Giving shelter to disaster victims

Columba College school council prefects displaying items from their latest fundraising project...
Columba College school council prefects displaying items from their latest fundraising project for ShelterBox are (clockwise from left) Alice Waterman (17), Amy Chu (17), Elizabeth Fraser (17) and Lucy Kent (17). Photo by Peter McIntosh.
Doing their bit for humanitarian aid, Columba College pupils raised $3000 to support global aid project ShelterBox.

The project, run by Rotary Club International, deploys aid boxes to areas struck by natural disasters.

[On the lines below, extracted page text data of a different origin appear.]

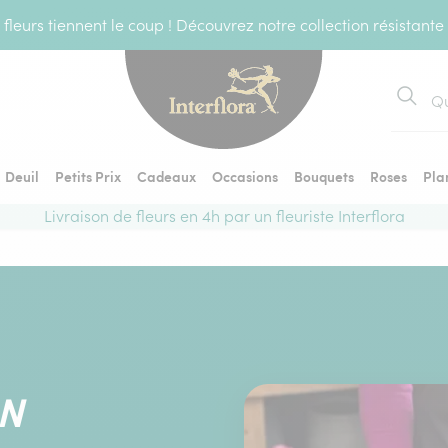
fleurs tiennent le coup ! Découvrez notre collection résistante
Recher
Deuil
Petits Prix
Cadeaux
Occasions
Bouquets
Roses
Pla
Livraison de fleurs en 4h par un fleuriste Interflora
N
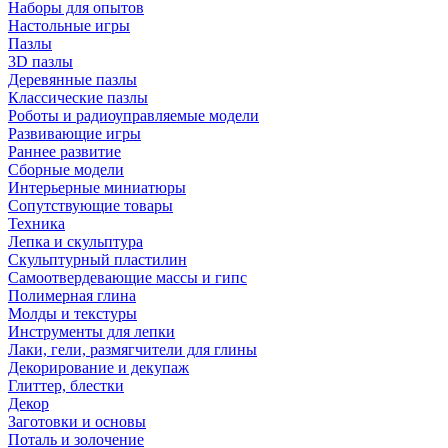
Наборы для опытов
Настольные игры
Пазлы
3D пазлы
Деревянные пазлы
Классические пазлы
Роботы и радиоуправляемые модели
Развивающие игры
Раннее развитие
Сборные модели
Интерьерные миниатюры
Сопутствующие товары
Техника
Лепка и скульптура
Скульптурный пластилин
Самоотвердевающие массы и гипс
Полимерная глина
Молды и текстуры
Инструменты для лепки
Лаки, гели, размягчители для глины
Декорирование и декупаж
Глиттер, блестки
Декор
Заготовки и основы
Поталь и золочение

A tent, waterproof ponchos, water containers, thermal blankets, cooking utensils and tools are among the items in the transportable boxes. They are designed to provide shelter and warmth for up to 10 people for up to six months.

The school raised the money, enough for two boxes, over one year through their sponsorship programme. Every week, pupils brought a donation for the nominated charity, school council president Lucy Kent (17) said.

It was the previous school council's decision to support ShelterBox after information about the project was given to the school.

"I don't think anyone knew how significant it was [but] we are really pleased to be able to support it," Lucy said.

The school will be able to track their boxes via the internet as they are deployed around the world.

ShelterBox started in England in 2000. Since then, Rotary clubs worldwide have come on board and, as of October 2008, had responded to 76 emergencies in 45 countries, sending out more than 40,000 boxes.

New Zealand became involved in 2007 and the Rotary Club of Mosgiel "took it on" for the country, publicity manager Lindsay Thorburn said.

In 18 months, the club raised $870,000 - was more per capita than any other country.

The boxes were made in England and deployed from Melbourne with an aim of reaching disaster zones within three days, he said.

One in every 50 boxes deployed contained enough school equipment for a year.

ShelterBoxes had been donated to Victorian bushfire victims and five of the tents were being used as a maternity suite in Nepal, co-ordinator Graham Beech said.

They both believed the project would only grow as improvements were made in technology and disasters continued to strike.

"It's a living project and will go forever," Mr Thorburn said.